Work item A:
For each statement about the INP-Former documentation, answer yes or no, and back each answer with the exact words from the documentation that settle it.
(i) The INP-Guided Decoder uses the INPs as keys/values in cross-attention.
(ii) The default value of inp_num is 8.
(iii) When target_layers is None, large models use layers [2, 3, 4, 5, 6, 7, 8, 9].
Work item B: Reproduce word for word the stretch of the INP-Former documentation from "This lightning module" through "the anomaly score.".

Document extract:
INP-Former

INP-Former#

Exploring Intrinsic Normal Prototypes within a Single Image for Universal Anomaly Detection.

INP-Former is trained on normal images using a feature-reconstruction framework based on DINOv2.

A frozen pre-trained encoder produces patch tokens, and an INP Extractor uses M learnable query tokens with cross-attention over those patch tokens to aggregate them into M Intrinsic Normal Prototypes (INPs) per image; an INP Coherence Loss pulls each patch feature toward its nearest INP so the INPs reliably capture that image’s normal patterns.

A Bottleneck fuses multi-scale encoder features, and an INP-Guided Decoder reconstructs them using the INPs as keys/values in cross-attention (with the first residual connection removed and a ReLU on attention weights), so its output is constrained to lie in the span of normal prototypes and anomalous queries cannot be reconstructed. A Soft Mining Loss upweights hard-to-reconstruct tokens during training, and at test time the per-token discrepancy between encoder features and decoder outputs is used as the anomaly score and map.

Example

>>> from anomalib.data import MVTecAD
>>> from anomalib.models import InpFormer
>>> from anomalib.engine import Engine

>>> datamodule = MVTecAD()
>>> model = InpFormer()
>>> engine = Engine()

>>> engine.fit(model, datamodule=datamodule)
>>> predictions = engine.predict(model, datamodule=datamodule)

Notes

The model uses DINOv2 Vision Transformer as the backbone encoder
Features are extracted from intermediate layers (typically layers 2-9 for base models)
A bottleneck MLP compresses multi-layer features before reconstruction
Anomaly maps are computed using cosine similarity between encoder-decoder features
The model supports both unsupervised anomaly detection and localization

See also

anomalib.models.image.inp_former.torch_model.InpFormerModel:: PyTorch implementation of the InpFormer model.

class anomalib.models.image.inp_former.lightning_model.InpFormer(encoder_name='vit_base_patch14_reg4_dinov2', target_layers=None, fuse_layer_encoder=None, fuse_layer_decoder=None, remove_class_token=True, inp_num=6, precision=PrecisionType.FLOAT32, pre_processor=True, post_processor=True, evaluator=True, visualizer=True)#

Bases: AnomalibModule

InpFormer Lightning Module for Vision Transformer-based Anomaly Detection.

This lightning module trains the INP-Former anomaly detection model (InpFormerModel). During training, the decoder learns to reconstruct normal features from Intrinsic Normal Prototypes (INPs) extracted from each image by an INP Extractor. During inference, INPs extracted from the test image guide the decoder to reconstruct normal regions successfully but fail on anomalous ones, and the per-token reconstruction error serves as the anomaly score.

Parameters:

encoder_name (str) – Name of the Vision Transformer encoder to use. Supports DINOv2 variants (small, base, large) with different patch sizes. Defaults to “vit_base_patch14_reg4_dinov2”.
target_layers (list[int] | None) – List of encoder layer indices to extract features from. If None, uses [2, 3, 4, 5, 6, 7, 8, 9] for base models and [4, 6, 8, 10, 12, 14, 16, 18] for large models.

Study material:
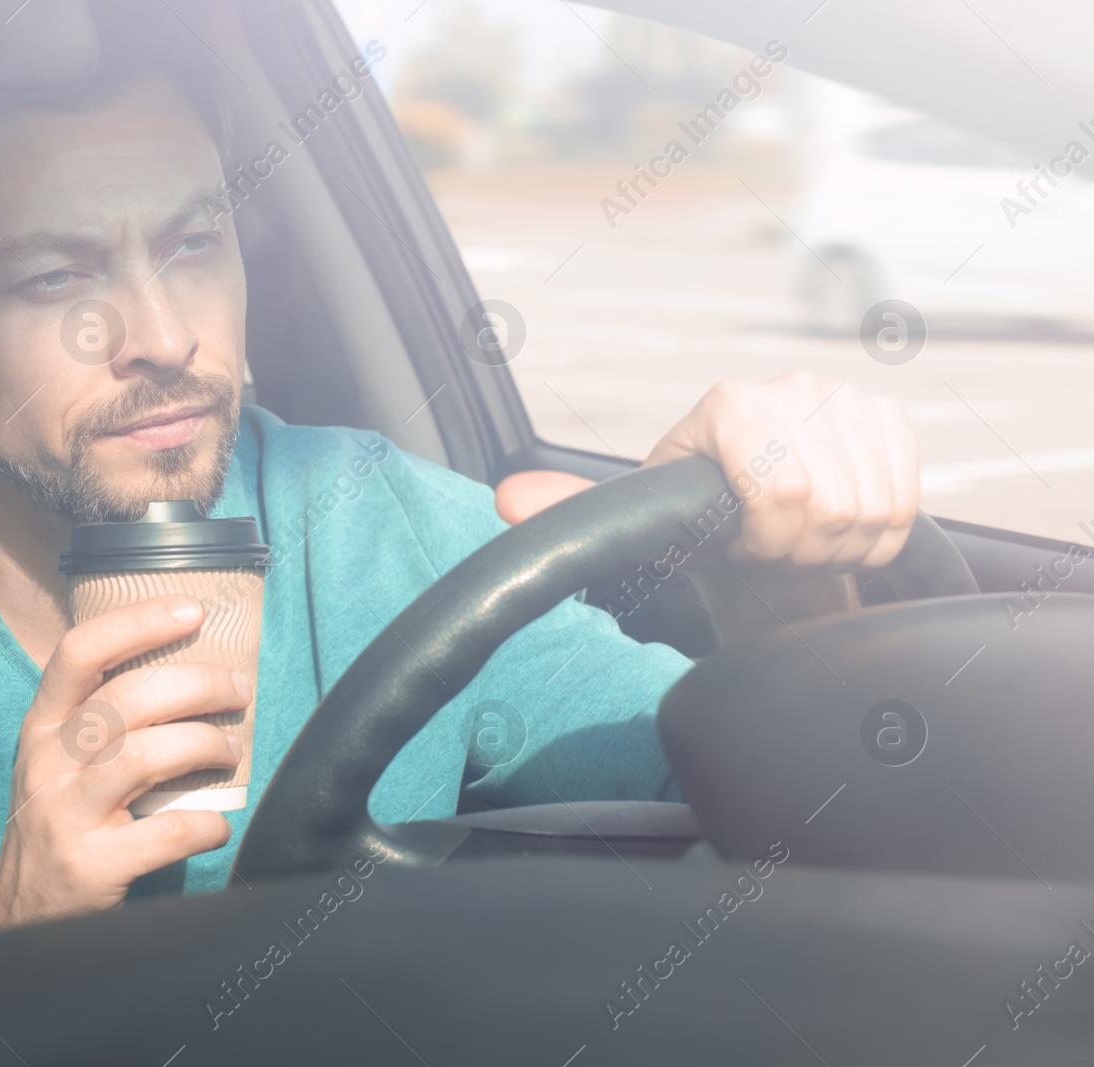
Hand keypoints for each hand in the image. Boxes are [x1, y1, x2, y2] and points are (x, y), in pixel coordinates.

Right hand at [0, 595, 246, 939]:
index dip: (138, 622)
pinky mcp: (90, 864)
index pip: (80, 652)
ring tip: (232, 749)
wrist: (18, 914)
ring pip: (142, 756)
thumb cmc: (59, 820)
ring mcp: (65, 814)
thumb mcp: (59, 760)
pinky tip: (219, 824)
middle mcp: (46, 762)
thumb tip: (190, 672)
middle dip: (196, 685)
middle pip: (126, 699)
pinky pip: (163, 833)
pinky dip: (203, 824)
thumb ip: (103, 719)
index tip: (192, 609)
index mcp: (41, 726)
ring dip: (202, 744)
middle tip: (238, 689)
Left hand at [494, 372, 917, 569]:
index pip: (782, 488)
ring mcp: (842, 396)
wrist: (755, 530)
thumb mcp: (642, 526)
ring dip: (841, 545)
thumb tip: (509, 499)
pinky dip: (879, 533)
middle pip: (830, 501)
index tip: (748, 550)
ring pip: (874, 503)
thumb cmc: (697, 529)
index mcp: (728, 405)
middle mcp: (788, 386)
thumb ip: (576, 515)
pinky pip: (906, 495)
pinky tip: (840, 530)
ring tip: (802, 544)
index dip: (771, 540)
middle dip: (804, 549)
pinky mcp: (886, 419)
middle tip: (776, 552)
...
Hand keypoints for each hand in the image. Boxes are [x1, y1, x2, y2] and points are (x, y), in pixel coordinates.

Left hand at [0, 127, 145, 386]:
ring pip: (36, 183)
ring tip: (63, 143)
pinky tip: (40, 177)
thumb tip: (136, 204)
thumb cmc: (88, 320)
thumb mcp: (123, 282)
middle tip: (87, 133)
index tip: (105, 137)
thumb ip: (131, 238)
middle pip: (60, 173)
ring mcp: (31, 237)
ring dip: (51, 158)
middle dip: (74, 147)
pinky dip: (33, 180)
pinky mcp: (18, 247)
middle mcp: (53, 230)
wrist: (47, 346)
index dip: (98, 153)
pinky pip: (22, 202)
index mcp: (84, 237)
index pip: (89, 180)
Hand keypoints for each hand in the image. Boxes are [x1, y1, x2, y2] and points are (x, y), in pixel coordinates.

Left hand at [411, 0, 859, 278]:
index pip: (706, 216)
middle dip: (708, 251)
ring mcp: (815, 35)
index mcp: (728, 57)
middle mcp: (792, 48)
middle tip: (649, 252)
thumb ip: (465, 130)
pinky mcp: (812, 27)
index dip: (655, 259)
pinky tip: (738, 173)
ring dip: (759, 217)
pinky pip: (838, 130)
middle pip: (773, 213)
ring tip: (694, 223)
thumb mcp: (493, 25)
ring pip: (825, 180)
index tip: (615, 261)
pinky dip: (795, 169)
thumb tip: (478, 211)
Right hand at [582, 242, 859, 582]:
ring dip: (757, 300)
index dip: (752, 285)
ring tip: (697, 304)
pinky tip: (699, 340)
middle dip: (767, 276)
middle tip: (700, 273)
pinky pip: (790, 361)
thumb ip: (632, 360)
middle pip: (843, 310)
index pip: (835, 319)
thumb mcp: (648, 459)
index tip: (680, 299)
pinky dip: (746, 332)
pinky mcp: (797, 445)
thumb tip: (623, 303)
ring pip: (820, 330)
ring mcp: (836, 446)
--
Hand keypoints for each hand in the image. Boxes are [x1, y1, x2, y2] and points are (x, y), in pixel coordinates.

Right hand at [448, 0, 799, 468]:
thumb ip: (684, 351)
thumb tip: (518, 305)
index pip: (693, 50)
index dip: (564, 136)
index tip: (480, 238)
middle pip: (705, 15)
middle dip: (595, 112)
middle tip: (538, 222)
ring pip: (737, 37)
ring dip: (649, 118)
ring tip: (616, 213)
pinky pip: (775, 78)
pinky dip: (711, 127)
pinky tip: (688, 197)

Answer space A:
(i) Yes: "an INP-Guided Decoder reconstructs them using the INPs as keys/values in cross-attention"
(ii) No: "inp_num=6"
(iii) No: "[4, 6, 8, 10, 12, 14, 16, 18] for large models"

Answer space B:
This lightning module trains the INP-Former anomaly detection model (InpFormerModel). During training, the decoder learns to reconstruct normal features from Intrinsic Normal Prototypes (INPs) extracted from each image by an INP Extractor. During inference, INPs extracted from the test image guide the decoder to reconstruct normal regions successfully but fail on anomalous ones, and the per-token reconstruction error serves as the anomaly score.